[RECORD EXTRACTS]
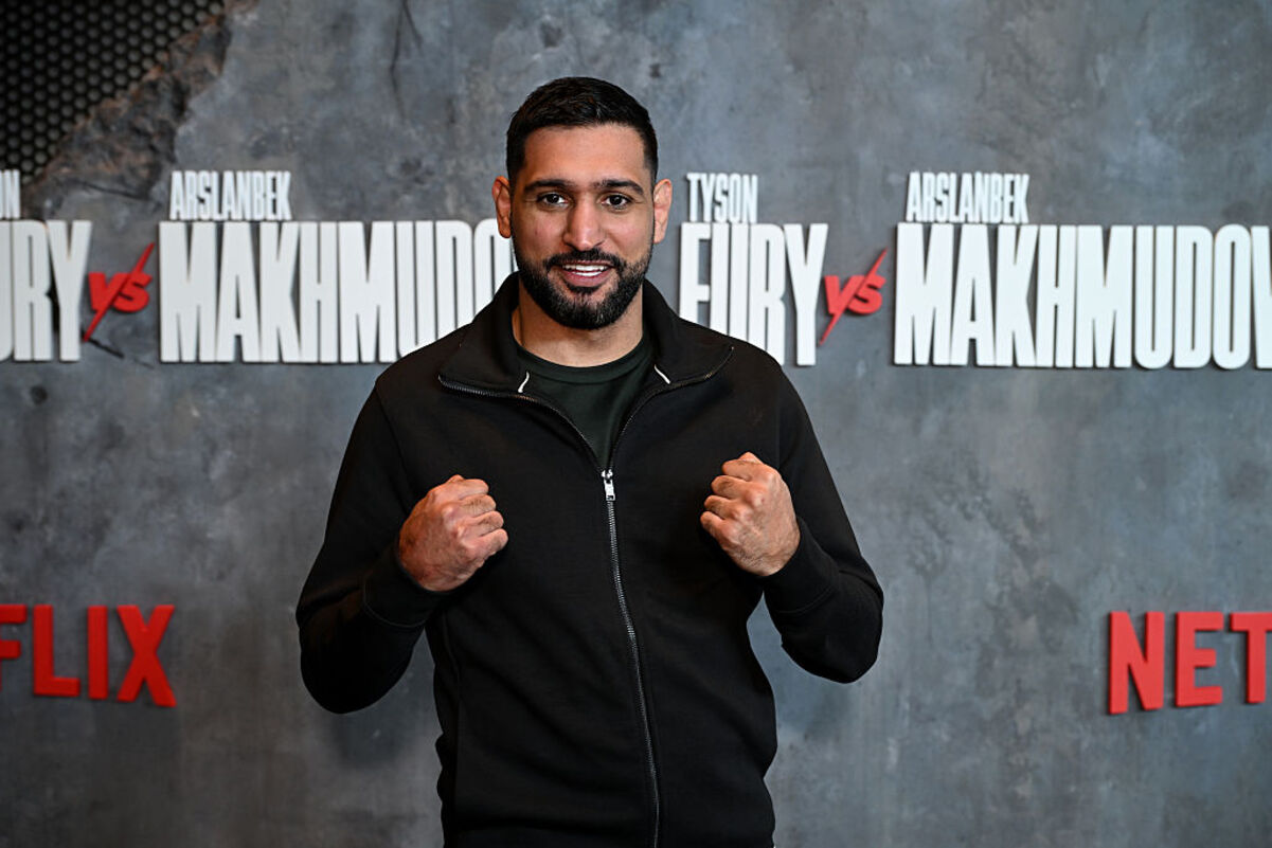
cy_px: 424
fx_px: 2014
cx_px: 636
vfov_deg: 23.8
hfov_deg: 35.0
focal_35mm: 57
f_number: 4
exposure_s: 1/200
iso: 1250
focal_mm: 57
[/RECORD EXTRACTS]
- WORK ORDER
Please output the entries above exactly, leaving out every picture.

- SOLVED PROBLEM
cy_px: 424
fx_px: 2014
cx_px: 636
vfov_deg: 23.8
hfov_deg: 35.0
focal_35mm: 57
f_number: 4
exposure_s: 1/200
iso: 1250
focal_mm: 57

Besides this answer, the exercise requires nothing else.